The Revenue claims to be aggrieved by the orders dated 2.2.2012 and 16.01.2012, whereby its appeals before the Tribunal were dismissed. The substantial question of law sought to be urged is whether the Tribunal fell into error in holding that the assessee did not incur any tax liability under provisions of the Income Tax Act? An elaborate discussion on the merits is not warranted since the impugned orderand notices are based upon a previous order of the Tribunal dated 4th March, 2011 (ITA 5443/Del/2010), for AY 2007-08 that was subsequently followed by the Tribunal in its own decision for AY 2006-07 (ITA No.4662/Del/2011). This Court by its judgment and order dated 19th August, 2011 in ITA No.977/2011, affirmed the findings of the Tribunal by a reasoned order.
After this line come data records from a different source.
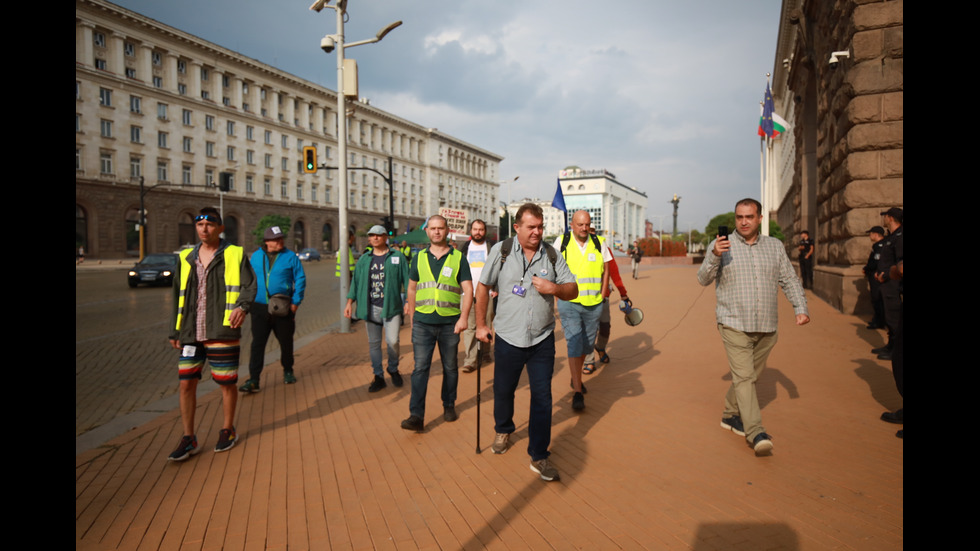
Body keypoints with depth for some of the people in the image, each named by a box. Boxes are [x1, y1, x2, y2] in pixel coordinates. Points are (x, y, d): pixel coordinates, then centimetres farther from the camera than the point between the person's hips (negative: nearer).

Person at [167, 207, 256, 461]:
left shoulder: (235, 255, 0)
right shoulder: (186, 258, 13)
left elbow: (249, 285, -8)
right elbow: (178, 297, 17)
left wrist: (242, 306, -29)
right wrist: (175, 331, 15)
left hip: (222, 332, -4)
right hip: (191, 334, 4)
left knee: (226, 383, 6)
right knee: (186, 383, 5)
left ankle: (227, 430, 26)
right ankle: (188, 438, 18)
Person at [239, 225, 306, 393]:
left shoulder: (290, 257, -3)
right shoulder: (256, 256, 6)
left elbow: (300, 279, -3)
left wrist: (295, 302, -9)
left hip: (283, 309, -1)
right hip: (259, 308, 1)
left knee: (286, 342, 12)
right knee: (257, 344, -2)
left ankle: (288, 371, 32)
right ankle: (253, 380, 2)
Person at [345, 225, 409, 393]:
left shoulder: (397, 256, 2)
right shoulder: (364, 259, 13)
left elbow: (407, 280, 0)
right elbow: (355, 281, 15)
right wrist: (350, 302, 8)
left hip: (391, 306, -3)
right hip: (371, 308, 4)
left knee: (392, 341, -8)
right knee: (373, 343, 7)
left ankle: (393, 369, 19)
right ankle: (378, 376, 18)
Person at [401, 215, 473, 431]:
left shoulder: (458, 258, 1)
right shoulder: (419, 258, 8)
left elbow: (468, 290, -3)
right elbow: (412, 288, 17)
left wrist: (464, 317, -13)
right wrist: (412, 316, 15)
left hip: (450, 322, -1)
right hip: (423, 322, 1)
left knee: (450, 367, 12)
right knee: (420, 367, -4)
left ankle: (449, 405, 29)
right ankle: (416, 415, -2)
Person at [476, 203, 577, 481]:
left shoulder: (552, 255, 1)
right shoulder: (501, 250, -4)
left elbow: (573, 291, 5)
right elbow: (483, 287, 2)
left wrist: (554, 288, -17)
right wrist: (480, 324, 3)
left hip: (542, 340, 1)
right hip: (508, 338, 0)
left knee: (542, 396, 1)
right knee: (503, 391, 15)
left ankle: (539, 456, 15)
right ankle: (503, 431, 45)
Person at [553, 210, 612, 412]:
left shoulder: (599, 243, 4)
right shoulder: (561, 242, -1)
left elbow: (606, 270, 12)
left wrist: (602, 295, 5)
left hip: (593, 304, 3)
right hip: (569, 303, -3)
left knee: (587, 344, 13)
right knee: (574, 344, -9)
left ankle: (576, 377, 37)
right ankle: (578, 392, -4)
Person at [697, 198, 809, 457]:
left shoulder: (774, 246, 10)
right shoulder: (720, 245, -2)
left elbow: (789, 280, 14)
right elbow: (703, 279, -8)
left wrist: (801, 307, 1)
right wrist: (715, 256, -25)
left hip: (766, 328, 5)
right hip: (734, 325, -4)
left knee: (749, 376, 14)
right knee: (743, 377, -11)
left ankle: (730, 415, 31)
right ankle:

In view of these developments, no substantial question of law can be said to arise; there is no infirmity in the finding of the Tribunal with regard to the taxability of the Zee Entertainment Enterprises Ltd. assessee for the assessment years in question i.e. 2006-07 and 2008-2009. The appeals are accordingly dismissed.

10. From the above case laws it is evident that similar payments received by the Intelsat Corporation USA have been held to be not chargeable to income tax in the hands of the same recipient. When this point is considered in light of the Hon’ble Apex Court decision in the case of G. E. Technology Centre Pvt. Ltd. (supra) it emerges that no liability fasten on the assessee to deduct tax at source on payments made to Intelsat Corporation USA. Hence, the additional grounds of the assessee deserve to be allowed. Accordingly, we hold that since the Hon’ble High Court has held that the payment was not income chargeable to tax in the hands of the same recipient, there was as a corollary no liability on the part of the assessee (the payer) to deduct tax at source on the similar payment made to the same payee. Hence, the assessee succeeds on the additional ground.

12. Since facts are identical and it is undisputed that the Hon’ble Delhi High Court has held that the payment is not taxable in the hands of the recipient. Respectfully following the precedent of the Hon’ble Apex Court in the case of E. Technology Centre Pvt. Ltd. (supra), we are of the considered opinion that when this income is not chargeable to tax in the hands of the recipient, no liability is there on the assessee to deduct tax at source. Accordingly, in the background of the aforesaid discussion and precedent, we set aside the orders of the authorities below and decide the issue in favour of the assessee.

13. Since the issue has been decided in favour of the assessee, the other limbs of the assessee’s challenge in the grounds of appeal are treated as academic.

In the result, this appeal by the assessee stands allowed.